**Exercise directions**
Below are the records. Reproduce exactly the lines from the one containing "mouse_move(534, 466)" through the final line, and omit any pictures.

====== Material for this exercise ======

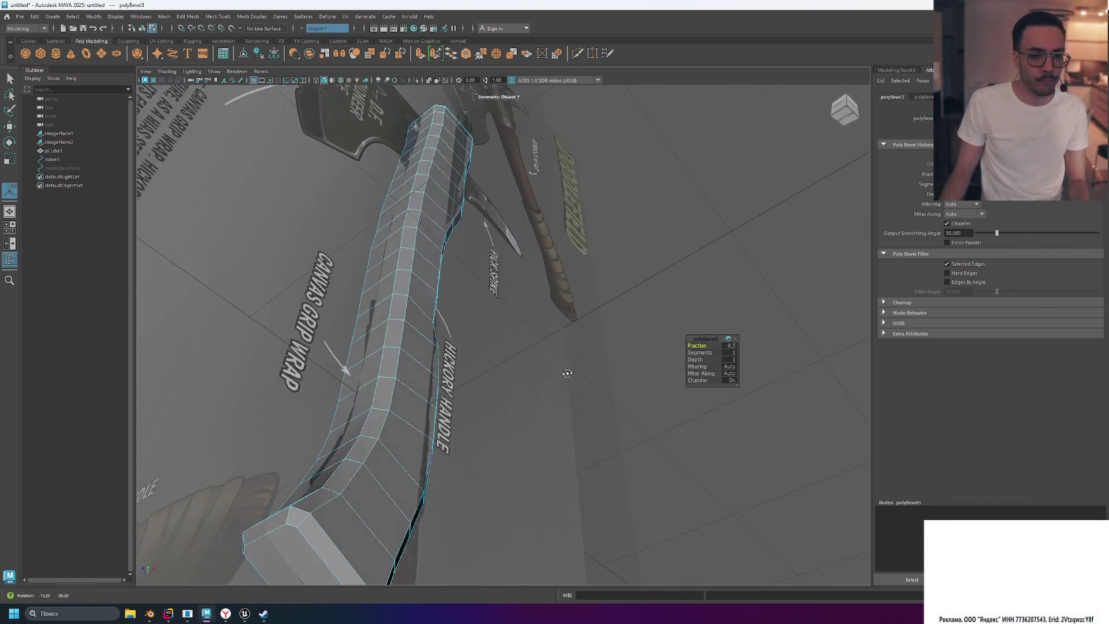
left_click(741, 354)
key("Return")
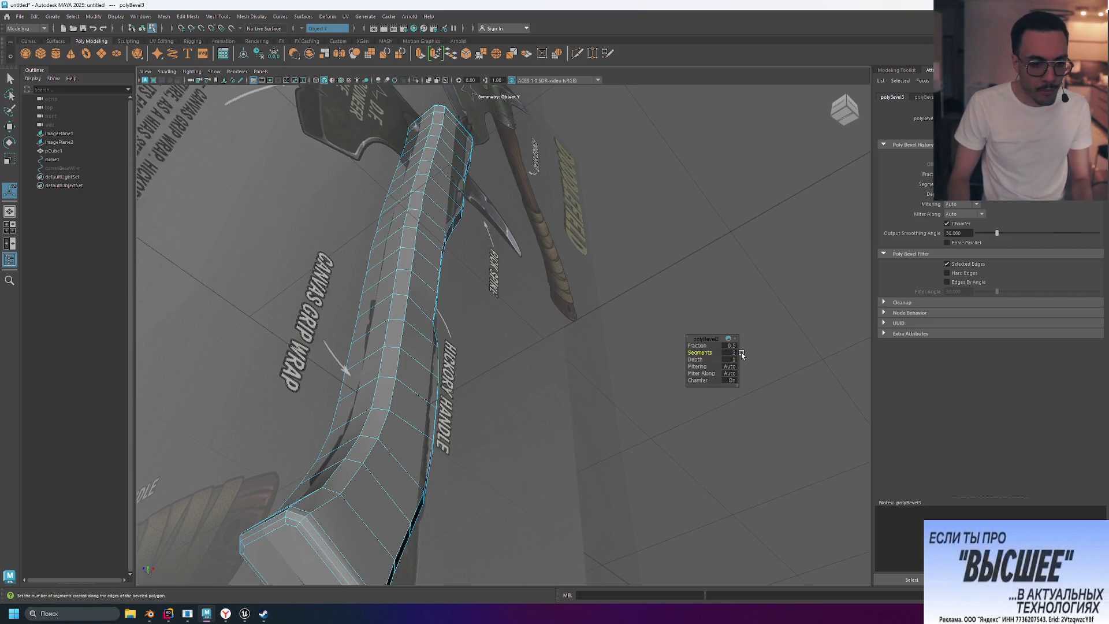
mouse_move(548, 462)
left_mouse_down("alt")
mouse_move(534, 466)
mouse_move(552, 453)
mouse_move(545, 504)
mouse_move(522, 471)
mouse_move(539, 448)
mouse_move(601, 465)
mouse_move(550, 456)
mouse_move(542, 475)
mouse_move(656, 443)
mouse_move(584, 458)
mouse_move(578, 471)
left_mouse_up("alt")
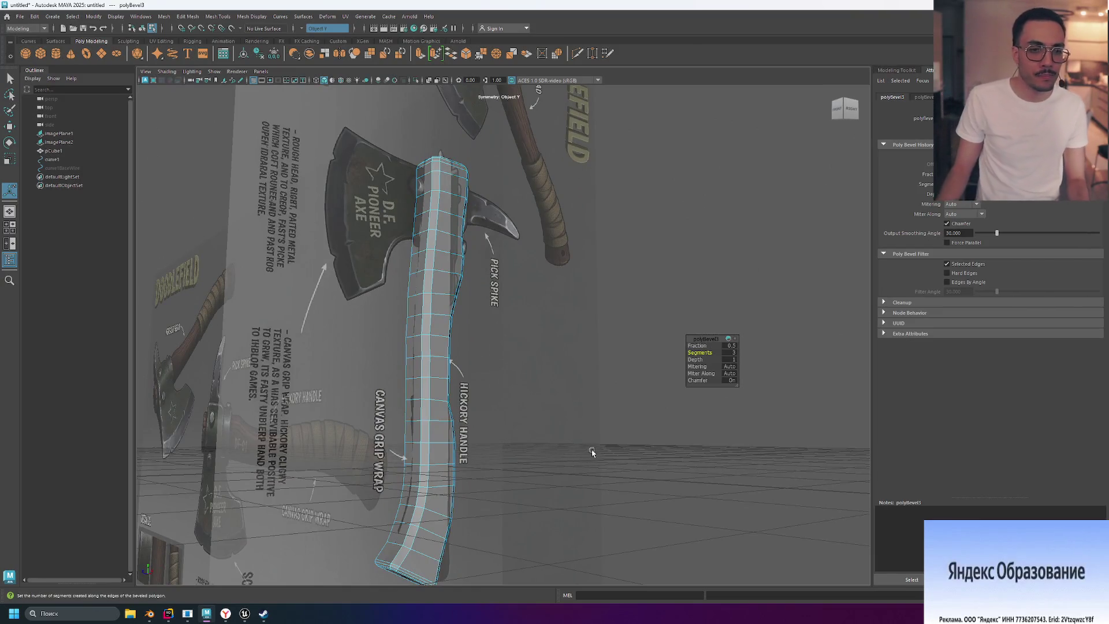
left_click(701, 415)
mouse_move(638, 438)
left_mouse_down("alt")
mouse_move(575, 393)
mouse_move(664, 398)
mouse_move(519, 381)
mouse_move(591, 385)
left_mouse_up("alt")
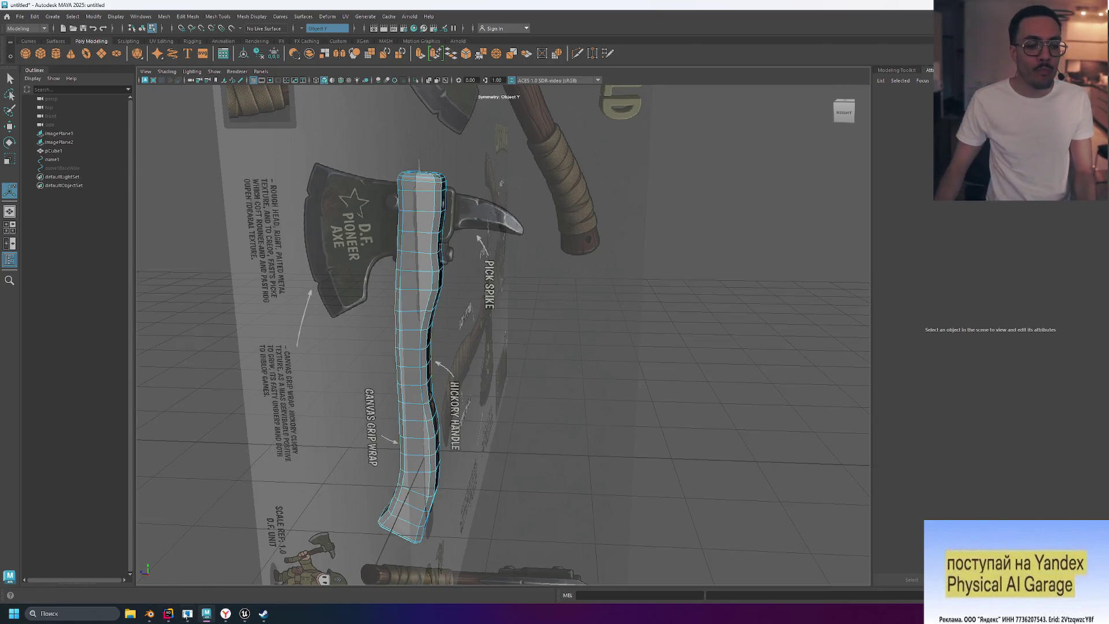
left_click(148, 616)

======

**Exercise solution**
mouse_move(534, 466)
mouse_move(552, 453)
mouse_move(545, 504)
mouse_move(522, 471)
mouse_move(539, 448)
mouse_move(601, 465)
mouse_move(550, 456)
mouse_move(542, 475)
mouse_move(656, 443)
mouse_move(584, 458)
mouse_move(578, 471)
left_mouse_up("alt")
left_click(701, 415)
mouse_move(638, 438)
left_mouse_down("alt")
mouse_move(575, 393)
mouse_move(664, 398)
mouse_move(519, 381)
mouse_move(591, 385)
left_mouse_up("alt")
left_click(148, 616)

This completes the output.